Design and deployment of a fast neural network for measuring the properties of muons originating from displaced vertices in the CMS Endcap Muon Track Finder
Efe Yigitbasi
TL;DR
This work tackles the challenge of triggering on muons from displaced LLP decays by deploying a fast neural-network regression for muon properties within the CMS Level-1 Endcap Muon Track Finder. The proposed approach trains parallel NNs for transverse momentum $p_T$ and transverse impact parameter $d_0$, fuses them, and implements fixed-point, FPGA-friendly inference using hls4ml in a Virtex-7 device to achieve an end-to-end latency of $83$ ns.
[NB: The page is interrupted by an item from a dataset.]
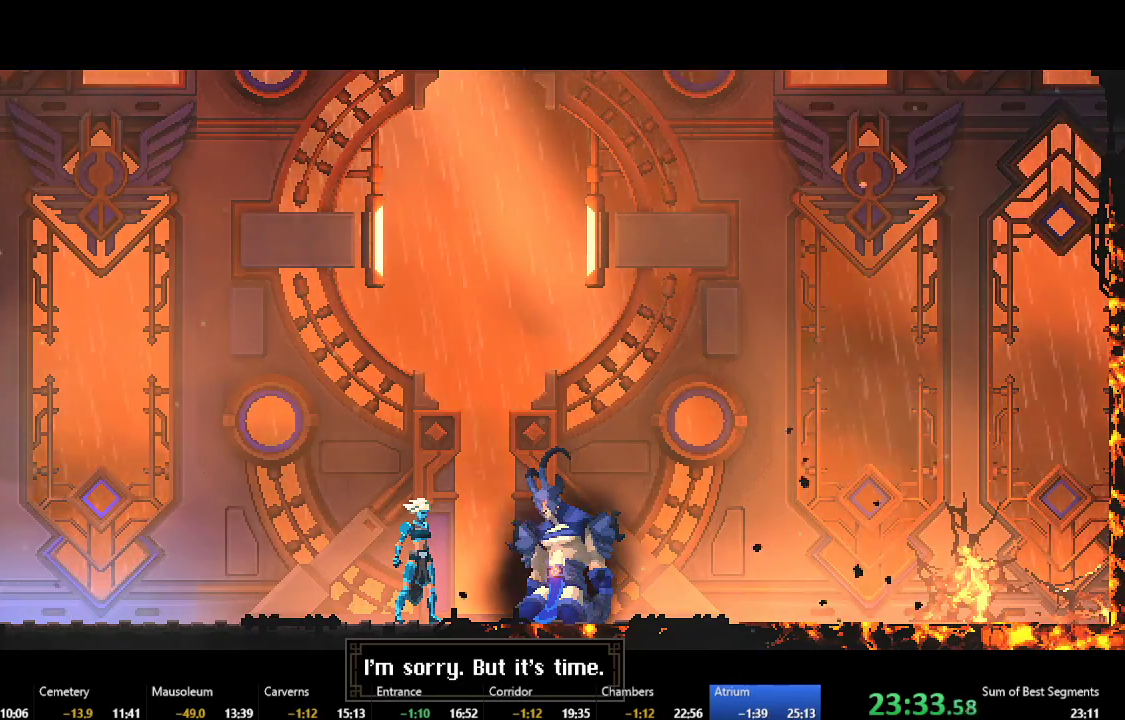
{"buttons": ["L2"], "events": []}
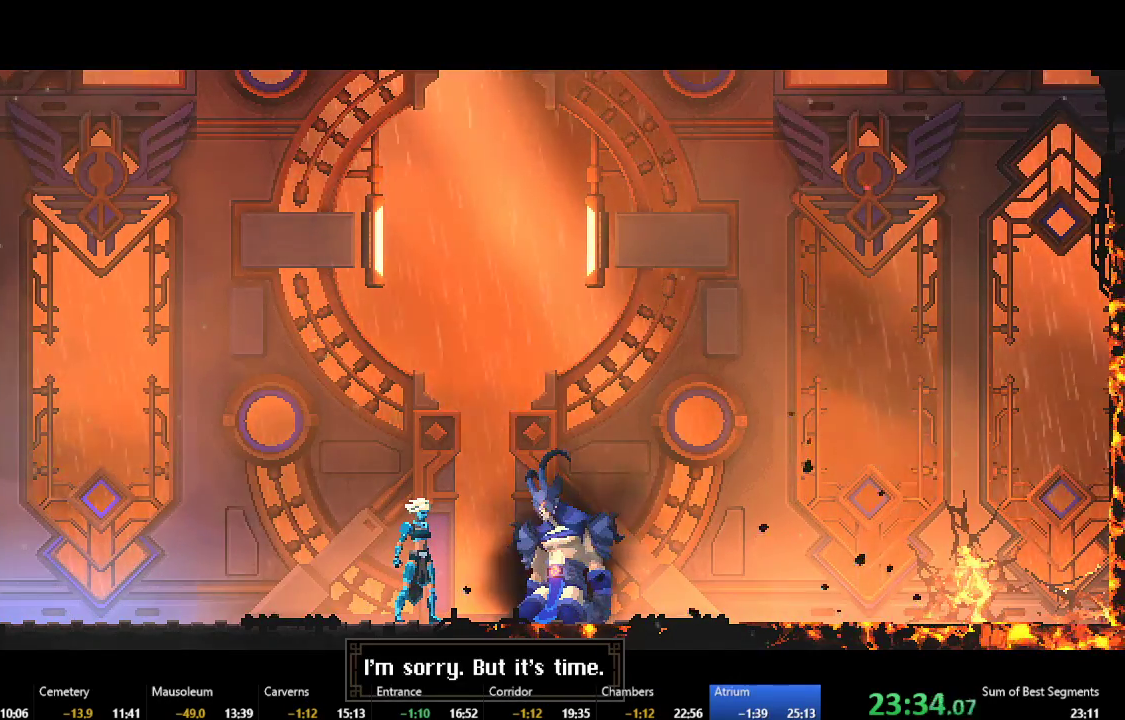
{"buttons": ["L2"], "events": []}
The solution improves trigger efficiency for displaced muons ($d_{\text{xy}}$ large) over the previous prompt BDT-based method and expands the CMS Run 3 LLP search phase space. The work demonstrates a practical, real-time ML deployment in an L1 trigger, increasing CMS sensitivity to LLP scenarios while respecting strict latency and resource constraints.
Abstract
We report on the development, implementation, and performance of a fast neural network used to measure the transverse momentum in the CMS Level-1 Endcap Muon Track Finder. The network aims to improve the triggering efficiency of muons produced in the decays of long-lived particles (LLPs). We implemented it in firmware for a Xilinx Virtex-7 FPGA and deployed it during the LHC Run 3 data-taking in 2023. The new displaced muon triggers that use this algorithm broaden the phase space accessible to the CMS experiment for searches that look for evidence of LLPs that decay into muons.